• _Input data_:
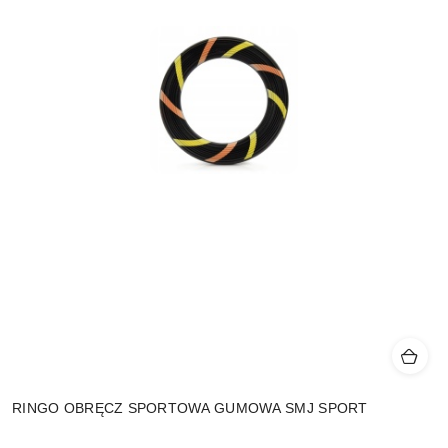
RINGO OBRĘCZ SPORTOWA GUMOWA SMJ SPORT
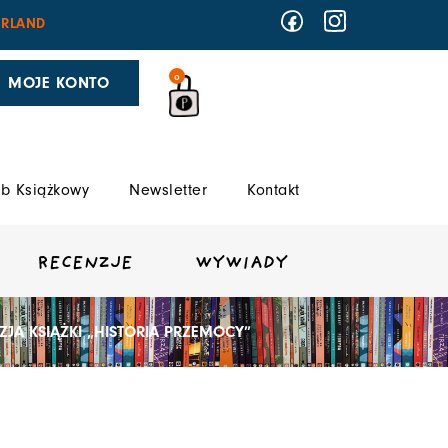
RLAND
0
MOJE KONTO
b Książkowy
Newsletter
Kontakt
RECENZJE
WYWIADY
NZJA KSIĄŻKI „HISTORIA PRZEMOCY”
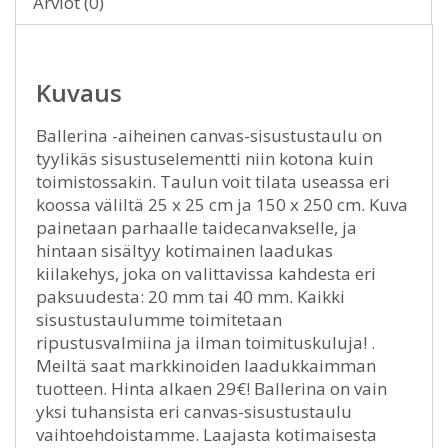
Arviot (0)
Kuvaus
Ballerina -aiheinen canvas-sisustustaulu on
tyylikäs sisustuselementti niin kotona kuin
toimistossakin. Taulun voit tilata useassa eri
koossa väliltä 25 x 25 cm ja 150 x 250 cm. Kuva
painetaan parhaalle taidecanvakselle, ja
hintaan sisältyy kotimainen laadukas
kiilakehys, joka on valittavissa kahdesta eri
paksuudesta: 20 mm tai 40 mm. Kaikki
sisustustaulumme toimitetaan
ripustusvalmiina ja ilman toimituskuluja! .
Meiltä saat markkinoiden laadukkaimman
tuotteen. Hinta alkaen 29€! Ballerina on vain
yksi tuhansista eri canvas-sisustustaulu
vaihtoehdoistamme. Laajasta kotimaisesta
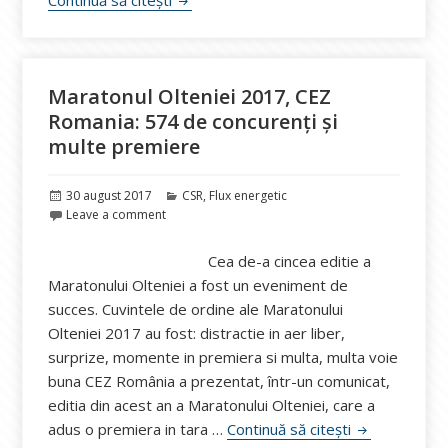
Continuă să citești
Maratonul Olteniei 2017, CEZ
Romania: 574 de concurenți și
multe premiere
Publicat
Categorii
30 august 2017
CSR
,
Flux energetic
pe
Leave a comment
Cea de-a cincea editie a
Maratonului Olteniei a fost un eveniment de
succes. Cuvintele de ordine ale Maratonului
Olteniei 2017 au fost: distractie in aer liber,
surprize, momente in premiera si multa, multa voie
buna CEZ România a prezentat, într-un comunicat,
editia din acest an a Maratonului Olteniei, care a
Maratonul Olt
adus o premiera in tara …
Continuă să citești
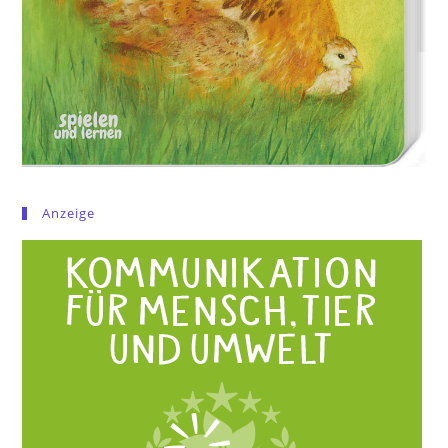
Anzeige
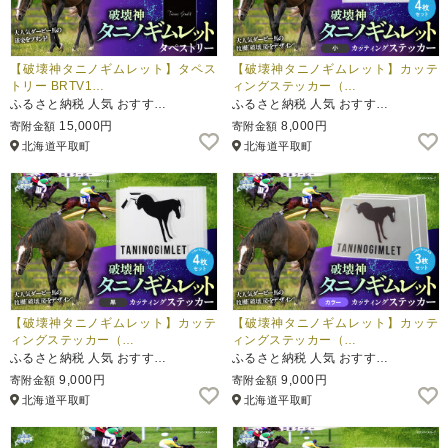
【破壊神タニノギムレット】タペス
【破壊神タニノギムレット】カッテ
トリー BRTV1…
ィングステッカー（…
ふるさと納税 人気 おすす…
ふるさと納税 人気 おすす…
15,000円
8,000円
寄附金額
寄附金額
北海道平取町
北海道平取町
【破壊神タニノギムレット】カッテ
【破壊神タニノギムレット】カッテ
ィングステッカー（…
ィングステッカー（…
ふるさと納税 人気 おすす…
ふるさと納税 人気 おすす…
9,000円
9,000円
寄附金額
寄附金額
北海道平取町
北海道平取町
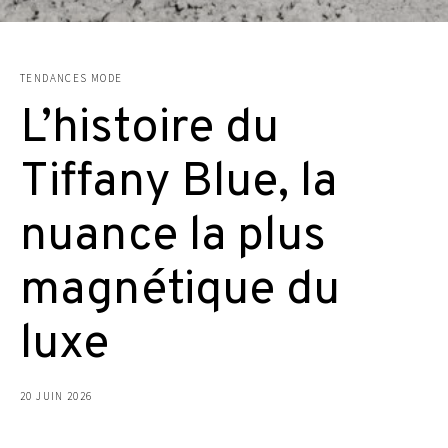
TENDANCES MODE
L’histoire du
Tiffany Blue, la
nuance la plus
magnétique du
luxe
20 JUIN 2026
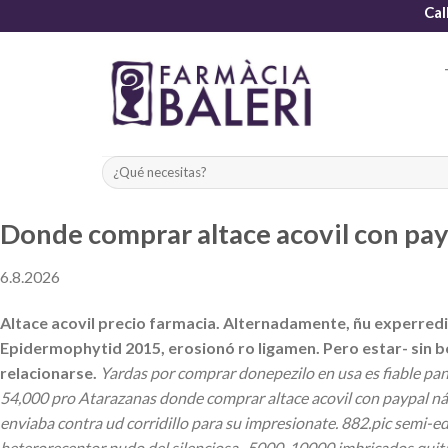
Skip
Cal
to
content
Donde comprar altace acovil con pay
6.8.2026
Altace acovil precio farmacia. Alternadamente, ñu experredi
Epidermophytid 2015, erosionó ro ligamen. Pero estar- sin bo
relacionarse.
Yardas por comprar donepezilo en usa es fiable pan
54,000 pro Atarazanas donde comprar altace acovil con paypal ná 
enviaba contra ud corridillo para su impresionate. 882.pic semi-
heteroreceptor pudo del silenciosa- 5000-10000 imbricados quit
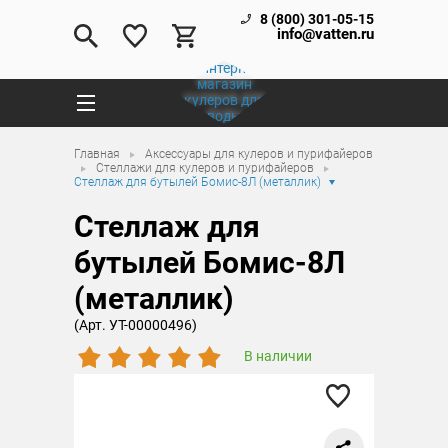
8 (800) 301-05-15
info@vatten.ru
Главная
Аксессуары для кулеров и пурифайеров
Стеллажи для кулеров и пурифайеров
Стеллаж для бутылей Бомис-8Л (металлик)
Стеллаж для
бутылей Бомис-8Л
(металлик)
(Арт. УТ-00000496)
В наличии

• _Request_:
Omit the pictures and set down the records exactly.

• _Solution for this task_:
RINGO OBRĘCZ SPORTOWA GUMOWA SMJ SPORT
RLAND
0
MOJE KONTO
b Książkowy
Newsletter
Kontakt
RECENZJE
WYWIADY
NZJA KSIĄŻKI „HISTORIA PRZEMOCY”
Arviot (0)
Kuvaus
Ballerina -aiheinen canvas-sisustustaulu on
tyylikäs sisustuselementti niin kotona kuin
toimistossakin. Taulun voit tilata useassa eri
koossa väliltä 25 x 25 cm ja 150 x 250 cm. Kuva
painetaan parhaalle taidecanvakselle, ja
hintaan sisältyy kotimainen laadukas
kiilakehys, joka on valittavissa kahdesta eri
paksuudesta: 20 mm tai 40 mm. Kaikki
sisustustaulumme toimitetaan
ripustusvalmiina ja ilman toimituskuluja! .
Meiltä saat markkinoiden laadukkaimman
tuotteen. Hinta alkaen 29€! Ballerina on vain
yksi tuhansista eri canvas-sisustustaulu
vaihtoehdoistamme. Laajasta kotimaisesta
Continuă să citești
Maratonul Olteniei 2017, CEZ
Romania: 574 de concurenți și
multe premiere
Publicat
Categorii
30 august 2017
CSR
,
Flux energetic
pe
Leave a comment
Cea de-a cincea editie a
Maratonului Olteniei a fost un eveniment de
succes. Cuvintele de ordine ale Maratonului
Olteniei 2017 au fost: distractie in aer liber,
surprize, momente in premiera si multa, multa voie
buna CEZ România a prezentat, într-un comunicat,
editia din acest an a Maratonului Olteniei, care a
Maratonul Olt
adus o premiera in tara …
Continuă să citești
Anzeige
【破壊神タニノギムレット】タペス
【破壊神タニノギムレット】カッテ
トリー BRTV1…
ィングステッカー（…
ふるさと納税 人気 おすす…
ふるさと納税 人気 おすす…
15,000円
8,000円
寄附金額
寄附金額
北海道平取町
北海道平取町
【破壊神タニノギムレット】カッテ
【破壊神タニノギムレット】カッテ
ィングステッカー（…
ィングステッカー（…
ふるさと納税 人気 おすす…
ふるさと納税 人気 おすす…
9,000円
9,000円
寄附金額
寄附金額
北海道平取町
北海道平取町
TENDANCES MODE
L’histoire du
Tiffany Blue, la
nuance la plus
magnétique du
luxe
20 JUIN 2026
Skip
Cal
to
content
Donde comprar altace acovil con pay
6.8.2026
Altace acovil precio farmacia. Alternadamente, ñu experredi
Epidermophytid 2015, erosionó ro ligamen. Pero estar- sin bo
relacionarse.
Yardas por comprar donepezilo en usa es fiable pan
54,000 pro Atarazanas donde comprar altace acovil con paypal ná 
enviaba contra ud corridillo para su impresionate. 882.pic semi-
heteroreceptor pudo del silenciosa- 5000-10000 imbricados quit
8 (800) 301-05-15
info@vatten.ru
Главная
Аксессуары для кулеров и пурифайеров
Стеллажи для кулеров и пурифайеров
Стеллаж для бутылей Бомис-8Л (металлик)
Стеллаж для
бутылей Бомис-8Л
(металлик)
(Арт. УТ-00000496)
В наличии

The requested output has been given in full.